Sabtu, 24 Januari 2009

buat apa kita belajar

Wah saya paling semangat deh kalo SD anakku dah ngundang orang tua buat ngumpul.
Suka bagus-bagus apa yang disampaikan oleh pihak sekolah kepada kami sebagai orang tua. Sayang juga gak semua orang tua memanfaatkan kesempatan ini. Ya barangkali sibuk.

Pertemuan tadi pagi juga sekaligus mengenalkan kepala sekolah yang baru. Asalnya seorang ibu, kini ganti jadi seorang bapak. Ibu kepsek kini jadi direktur.

Gak kalah asiknya si bapak kepsek ini dibanding kepsek lama.
Presentasinya, gaya beliau bicara di hadapan para orang tua, cukup menarik.
Beliau membahas paradigma tentang pembelajaran - untuk apa belajar.

Pertama beliau mengetes para orang tua. Pertanyaannya cukup mengagetkan:
"Siapa yang bisa jawab...letak astronomis Indonesia?"
Bapak-ibu yang kisaran usianya 30-40 tahun itu mulai bisik-bisik, ada yang cekikikan.
Tak disangka seorang ibu ngacung:
"Ya ibu?"
"enam derajat lintang utara dan sebelas derajat lintang selatan!!!"
jawaban itu disambut dengan tepukan riuh para orang tua.
Keren bener nih si ibu..*dari SD mana sih dulunya??*
Sambil bertepuk tangan gitu, sebagian kayaknya masih ada yang nginget-nginget, apa dia akan mendukung atau tidak jawaban si ibu
*gak penting bangedh..

Selanjutnya si pak kepsek ini nanya jumlah bab, pasal, dan ayat UUD 1945 - sungai gunung terpanjang di indonesia - rumus-rumus fisika -hari besar nasional- dan tidak ketinggalan, ukuran standar lapangan voli.
Hebatnya nih.. setiap pertanyaan itu selalu ada orang tua yang bisa menjawab dengan jawaban yang benar.
Saya dan seorang teteh se-ITB dulu, saling berpandangan dan tersenyum.
Kami diem-diem aja. Bukannya jaim.. tapi da beneran poho.

Terakhir Pak Kepsek yang kalem dan murah senyum ini bertanya lagi
"peperangan apa yang paling sebentar?"
Dengan konyolnya di hadapan puluhan orang tua itu saya spontan menjawab dengan lantang:
"Perang Diponegoro!!!"
"Karena terjadi kapan ibu?", tanyanya lagi
"delapan belas dua lima sampai delapan belas tiga puluh...", jawab saya sambil mulai menyadari betapa saya jadi orang tua paling konyol di kelas itu..
"yaaa ... ibu betuuull"
Untungnya, hanya satu dua orang yang menyadari kekonyolan pak kepsek dan si Ummi Arif ini. Yang lainnya masih bengong..sampai pak kepsek harus menjelaskan tentang betapa sebentarnya perang diponegoro.
"Cuma lima menit Pak..Bu... Ba'da magrib!!"
Yang lain ngakak, beberapa masih telat juga, dan saya jadi mesem-mesem..
Kenapa pertanyaan konyol gitu yang akhirnya bisa saya jawab. Pasti mereka gak nyangka saya lulusan ITB

Nah, selanjutnya Pak Kepsek bilang kalo yang namanya berhasil dalam belajar itu bila seseorang bisa menyerap informasi yang disampaikan, memanfaatkan informasi tersebut, dan menyikapinya dengan benar.

> _Bahan Sumber_:

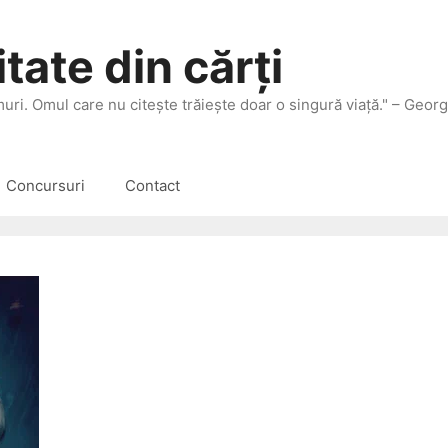
tate din cărți
 muri. Omul care nu citeşte trăieşte doar o singură viaţă." – Geor
Concursuri
Contact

> _Perintah Tugas_:
Tentukan apakah tiap pernyataan ini sesuai dengan teks bacaan: 1. Kepala sekolah yang baru adalah seorang bapak. 2. Semua orang tua memanfaatkan kesempatan pertemuan itu. 3. Menurut kepala sekolah, Perang Diponegoro hanya berlangsung lima menit. Jawab ya atau tidak untuk masing-masing, disertai kutipan persis dari teks bacaan yang menentukannya. Kerjakan hanya dengan berpegang pada teks bacaan.

> _Hasil Latihan_:
1. Ya: "Asalnya seorang ibu, kini ganti jadi seorang bapak."
2. Tidak: "Sayang juga gak semua orang tua memanfaatkan kesempatan ini."
3. Ya: "Cuma lima menit Pak..Bu... Ba'da magrib!!"